- **READING PASSAGE**

****

# At the end of my rope



## Roomy

Hi there, Is there a good person with fantastic advice out there? Then I need your help NOW, please?

My husband and I are both 51 years of age. It is both our third marriages. We met on the Internet in 2005. He saw a picture of me and said I look beautiful, and I saw one of him and thought...ok, not bad. I was very slim at that time although I struggled through my life with yo-yo dieting. He fell in love with me with this "image" in mind, while he was still in Iraq. We live in the same town in South Africa and I met his sister before he came home to see me in real life for the first time. She told him how I looked and he was very pleased. He came home and we met for the first time, and he was over the moon with me and we clicked and things were going really fast from then on and after 6 months he came home for good and moved in with me. 
But in that time my weight crept up slowly again and he started for the very first time to talk abusive to me, like I am a cow, or an idiot, or a stupid woman, and so on. He would also do strange, childish things, like leave the house without greeting me, or ignore me and talk childishly to me or talk bad about me with people I know, behind my back. Then the most weirdest thing of all, apart form a terrible temper and screaming at me, he would say his peace, but refuse to here my side of the story, and would not talk about any problem whatsoever, present or past!! He would be very angry, but is calm the next morning and sorry about his behaviour.

****

- **RECORD EXTRACTS**
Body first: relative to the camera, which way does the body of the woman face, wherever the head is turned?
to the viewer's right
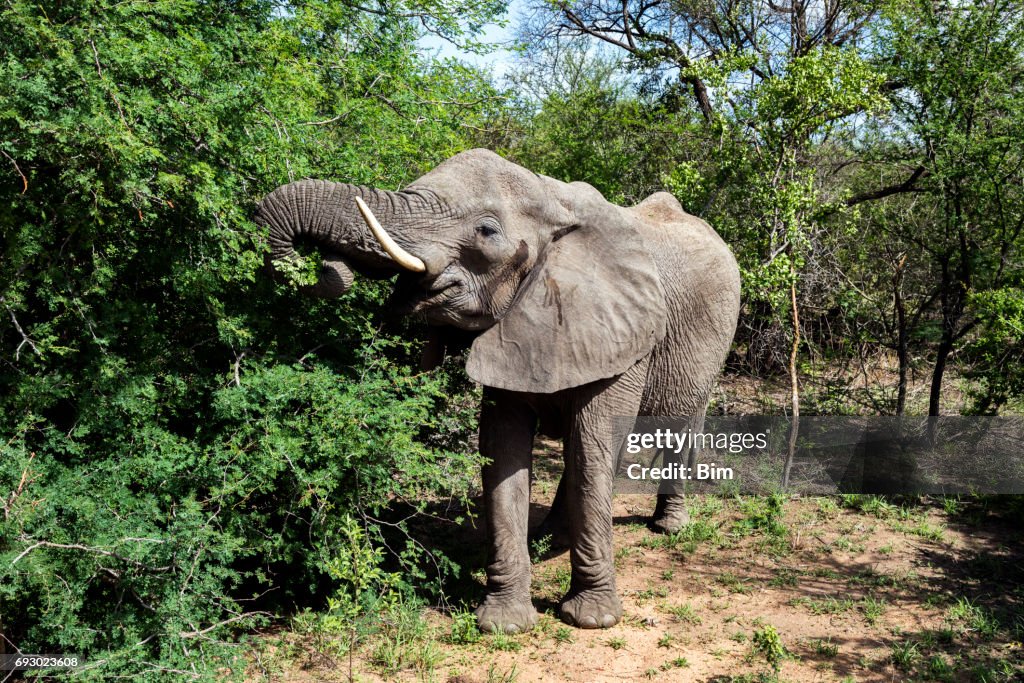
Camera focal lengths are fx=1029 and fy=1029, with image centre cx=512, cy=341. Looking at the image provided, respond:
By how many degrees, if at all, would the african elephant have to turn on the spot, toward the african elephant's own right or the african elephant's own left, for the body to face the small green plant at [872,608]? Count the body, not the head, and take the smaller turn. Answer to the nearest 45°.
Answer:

****

- **WORK TO COMPLETE**
Copy out the forum post at the top of the page word for word, from its title through its last sentence.

- **YOUR RESPONSE**
# At the end of my rope



## Roomy

Hi there, Is there a good person with fantastic advice out there? Then I need your help NOW, please?

My husband and I are both 51 years of age. It is both our third marriages. We met on the Internet in 2005. He saw a picture of me and said I look beautiful, and I saw one of him and thought...ok, not bad. I was very slim at that time although I struggled through my life with yo-yo dieting. He fell in love with me with this "image" in mind, while he was still in Iraq. We live in the same town in South Africa and I met his sister before he came home to see me in real life for the first time. She told him how I looked and he was very pleased. He came home and we met for the first time, and he was over the moon with me and we clicked and things were going really fast from then on and after 6 months he came home for good and moved in with me. 
But in that time my weight crept up slowly again and he started for the very first time to talk abusive to me, like I am a cow, or an idiot, or a stupid woman, and so on. He would also do strange, childish things, like leave the house without greeting me, or ignore me and talk childishly to me or talk bad about me with people I know, behind my back. Then the most weirdest thing of all, apart form a terrible temper and screaming at me, he would say his peace, but refuse to here my side of the story, and would not talk about any problem whatsoever, present or past!! He would be very angry, but is calm the next morning and sorry about his behaviour.